What is the general concensus on vitachem? What are people using to bring out the color of their P's? (other than a variety of foods) I am talking about adding vitamins and suppliments, not so much actual foods. Thanks in advance for the replies!


----------



## 65galhex (Nov 5, 2008)

anyone?


----------



## Deeks (Apr 23, 2003)

I don't use it personally, but from what I gather it's used to ensure your fish are getting all of the vitamins and nutrients they need.
I'd imagine it helps improve colors and growth rates while keeping them generally healthy.
But again, I haven't tried it yet. So far I've just feed a varied diet.


----------



## the_w8 (Jul 28, 2003)

I honestly have no idea if my vita-chem is doing a good job or not. My P's have great coloration and are healthy as hell...But I think thats mainly due to the diet I offer them and the amount of water changes I do that helps them with their vitality. I'm sure adding the vita-chem can only help.


----------



## 65galhex (Nov 5, 2008)

what variety do you go with for feeding?


----------



## TheSpaz13 (Apr 9, 2010)

I use vitachem or zeo depending on whats available and its really impossible to tell if it works IMO. Its only a supplement, a a lot more goes into good coloration of a fish then a vitamin supplement. Water chemistry, stress, background/substrate color and the components of the meat all play a role in how a fish looks.

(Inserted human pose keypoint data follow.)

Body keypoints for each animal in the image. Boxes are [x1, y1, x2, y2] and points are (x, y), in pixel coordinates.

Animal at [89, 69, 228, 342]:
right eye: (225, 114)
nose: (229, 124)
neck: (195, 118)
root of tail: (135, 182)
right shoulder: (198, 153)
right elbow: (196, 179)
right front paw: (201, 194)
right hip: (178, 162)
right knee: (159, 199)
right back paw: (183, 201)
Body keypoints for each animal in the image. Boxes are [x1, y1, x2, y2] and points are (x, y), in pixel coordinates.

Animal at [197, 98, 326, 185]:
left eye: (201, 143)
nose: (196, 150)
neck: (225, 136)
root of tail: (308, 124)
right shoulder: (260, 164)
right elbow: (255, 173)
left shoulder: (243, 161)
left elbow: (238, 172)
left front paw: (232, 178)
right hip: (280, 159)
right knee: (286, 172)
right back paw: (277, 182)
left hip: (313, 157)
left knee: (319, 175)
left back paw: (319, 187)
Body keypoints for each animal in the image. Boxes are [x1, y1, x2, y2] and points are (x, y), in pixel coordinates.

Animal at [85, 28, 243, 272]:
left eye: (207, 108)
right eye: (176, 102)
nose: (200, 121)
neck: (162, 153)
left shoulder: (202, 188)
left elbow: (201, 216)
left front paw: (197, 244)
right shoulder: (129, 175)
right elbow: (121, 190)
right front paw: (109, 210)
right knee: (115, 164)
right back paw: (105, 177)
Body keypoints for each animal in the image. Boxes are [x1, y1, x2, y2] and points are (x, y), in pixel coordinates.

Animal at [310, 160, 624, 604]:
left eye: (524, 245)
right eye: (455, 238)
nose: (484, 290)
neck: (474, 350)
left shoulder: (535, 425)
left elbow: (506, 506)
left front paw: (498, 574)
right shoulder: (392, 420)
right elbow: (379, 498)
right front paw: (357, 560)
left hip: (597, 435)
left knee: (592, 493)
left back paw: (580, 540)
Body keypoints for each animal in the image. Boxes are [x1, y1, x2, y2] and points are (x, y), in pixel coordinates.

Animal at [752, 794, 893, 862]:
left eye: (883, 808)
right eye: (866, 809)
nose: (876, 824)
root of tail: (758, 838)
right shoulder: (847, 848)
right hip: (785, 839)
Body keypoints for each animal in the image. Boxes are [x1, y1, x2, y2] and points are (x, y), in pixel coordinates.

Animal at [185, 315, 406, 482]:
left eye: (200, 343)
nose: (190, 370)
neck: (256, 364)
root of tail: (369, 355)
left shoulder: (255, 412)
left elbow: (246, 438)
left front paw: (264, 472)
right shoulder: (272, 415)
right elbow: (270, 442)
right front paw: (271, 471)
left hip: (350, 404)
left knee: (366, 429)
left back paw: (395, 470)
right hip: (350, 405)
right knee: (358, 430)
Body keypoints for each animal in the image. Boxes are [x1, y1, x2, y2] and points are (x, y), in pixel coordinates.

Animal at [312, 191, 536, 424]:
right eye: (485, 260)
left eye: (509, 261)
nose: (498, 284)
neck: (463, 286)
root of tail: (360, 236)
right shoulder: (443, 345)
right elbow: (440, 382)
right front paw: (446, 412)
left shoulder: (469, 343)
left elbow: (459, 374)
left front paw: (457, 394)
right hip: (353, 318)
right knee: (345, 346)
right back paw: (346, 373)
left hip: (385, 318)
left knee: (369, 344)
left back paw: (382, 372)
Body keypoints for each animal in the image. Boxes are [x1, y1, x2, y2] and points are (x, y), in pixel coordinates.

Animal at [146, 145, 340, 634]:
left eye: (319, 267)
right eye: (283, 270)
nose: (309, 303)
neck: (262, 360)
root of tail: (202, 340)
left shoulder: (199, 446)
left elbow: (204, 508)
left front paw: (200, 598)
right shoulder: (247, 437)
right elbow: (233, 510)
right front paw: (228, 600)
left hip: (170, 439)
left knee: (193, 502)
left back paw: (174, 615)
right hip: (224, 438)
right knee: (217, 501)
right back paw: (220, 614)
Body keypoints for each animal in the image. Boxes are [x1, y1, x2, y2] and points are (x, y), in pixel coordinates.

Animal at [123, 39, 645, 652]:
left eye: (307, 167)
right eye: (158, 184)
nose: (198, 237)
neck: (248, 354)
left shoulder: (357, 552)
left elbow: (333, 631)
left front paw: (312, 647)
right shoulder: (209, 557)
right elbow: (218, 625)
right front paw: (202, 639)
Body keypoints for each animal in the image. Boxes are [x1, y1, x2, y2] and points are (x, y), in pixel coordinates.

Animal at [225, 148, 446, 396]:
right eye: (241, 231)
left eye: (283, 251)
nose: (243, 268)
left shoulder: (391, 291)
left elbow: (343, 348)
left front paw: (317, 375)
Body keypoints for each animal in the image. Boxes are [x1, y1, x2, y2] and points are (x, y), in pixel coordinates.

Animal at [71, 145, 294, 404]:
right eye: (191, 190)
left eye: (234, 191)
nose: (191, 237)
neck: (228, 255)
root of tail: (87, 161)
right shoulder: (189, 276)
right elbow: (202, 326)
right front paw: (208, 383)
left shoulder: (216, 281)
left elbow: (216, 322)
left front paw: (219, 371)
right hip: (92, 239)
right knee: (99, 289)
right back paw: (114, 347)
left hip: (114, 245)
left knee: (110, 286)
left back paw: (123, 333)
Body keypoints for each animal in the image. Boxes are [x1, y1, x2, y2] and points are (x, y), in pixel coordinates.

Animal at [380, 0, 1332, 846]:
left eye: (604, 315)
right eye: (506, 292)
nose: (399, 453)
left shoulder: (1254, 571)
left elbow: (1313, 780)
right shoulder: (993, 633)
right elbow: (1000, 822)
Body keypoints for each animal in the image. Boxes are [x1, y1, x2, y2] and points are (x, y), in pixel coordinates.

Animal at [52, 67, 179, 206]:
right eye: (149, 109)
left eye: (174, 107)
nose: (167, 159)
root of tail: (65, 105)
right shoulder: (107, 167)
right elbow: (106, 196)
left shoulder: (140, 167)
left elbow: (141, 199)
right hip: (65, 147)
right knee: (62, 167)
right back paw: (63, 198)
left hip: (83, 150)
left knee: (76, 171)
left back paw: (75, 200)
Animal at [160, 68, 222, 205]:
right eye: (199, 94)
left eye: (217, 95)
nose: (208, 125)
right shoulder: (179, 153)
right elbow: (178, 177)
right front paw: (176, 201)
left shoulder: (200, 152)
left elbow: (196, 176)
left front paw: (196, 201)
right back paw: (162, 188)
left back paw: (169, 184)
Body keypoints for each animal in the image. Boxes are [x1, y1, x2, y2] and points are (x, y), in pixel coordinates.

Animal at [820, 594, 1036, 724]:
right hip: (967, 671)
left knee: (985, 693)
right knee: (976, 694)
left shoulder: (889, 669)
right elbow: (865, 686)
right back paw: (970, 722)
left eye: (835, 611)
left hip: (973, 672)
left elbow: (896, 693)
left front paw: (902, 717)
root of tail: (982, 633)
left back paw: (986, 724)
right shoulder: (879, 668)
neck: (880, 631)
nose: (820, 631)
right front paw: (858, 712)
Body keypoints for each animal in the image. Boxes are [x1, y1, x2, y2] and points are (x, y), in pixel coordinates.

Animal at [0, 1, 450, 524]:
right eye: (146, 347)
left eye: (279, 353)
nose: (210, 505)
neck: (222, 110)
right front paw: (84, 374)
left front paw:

Personally, I soak shrimp in the stuff before feeding it to them, but its more about overall health then strictly coloration. Idk, its really only a small part of a bigger picture and Idk if its helping or not, but I don't think its hurting them at all.


----------



## 65galhex (Nov 5, 2008)

ok cool. that settles tht, thanks again guys


----------



## angster (Mar 10, 2011)

how often do you guys feed with vita chem and how long do you normally soak food in it?


----------